Page-level text extractions:
++++++++
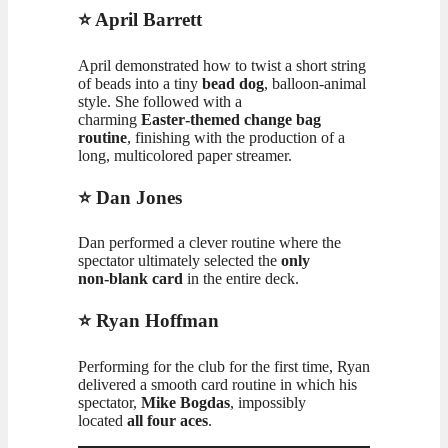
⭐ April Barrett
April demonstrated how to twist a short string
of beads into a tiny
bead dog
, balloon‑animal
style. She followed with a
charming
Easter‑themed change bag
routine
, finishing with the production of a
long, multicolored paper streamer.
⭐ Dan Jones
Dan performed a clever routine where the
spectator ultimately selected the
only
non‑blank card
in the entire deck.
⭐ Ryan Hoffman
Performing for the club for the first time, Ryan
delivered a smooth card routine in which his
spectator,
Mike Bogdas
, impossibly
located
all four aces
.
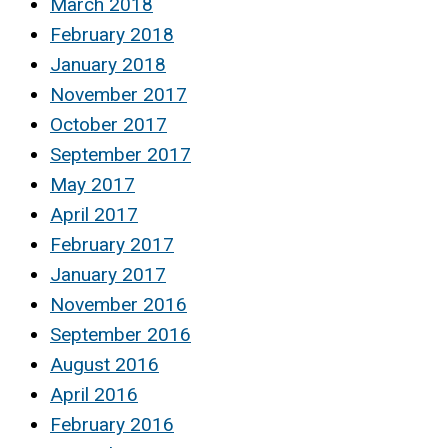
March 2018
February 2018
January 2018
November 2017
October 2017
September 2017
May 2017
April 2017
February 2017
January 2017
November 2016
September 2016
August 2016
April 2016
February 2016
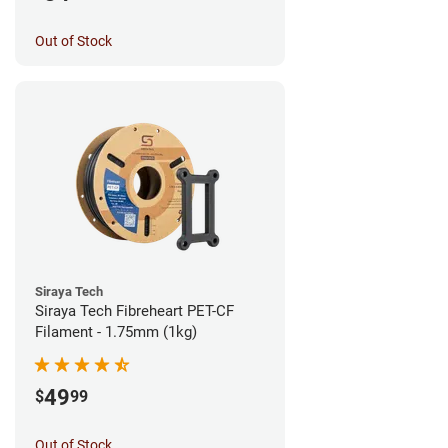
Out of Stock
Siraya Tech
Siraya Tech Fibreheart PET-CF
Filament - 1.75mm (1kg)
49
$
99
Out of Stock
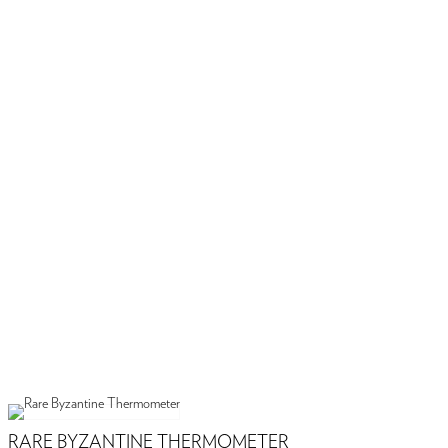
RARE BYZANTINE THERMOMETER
++++++++
• Work to complete: Copy the lines that hold the word "Tech". Take them from the records above.

• Exercise response:
Siraya Tech
Siraya Tech Fibreheart PET-CF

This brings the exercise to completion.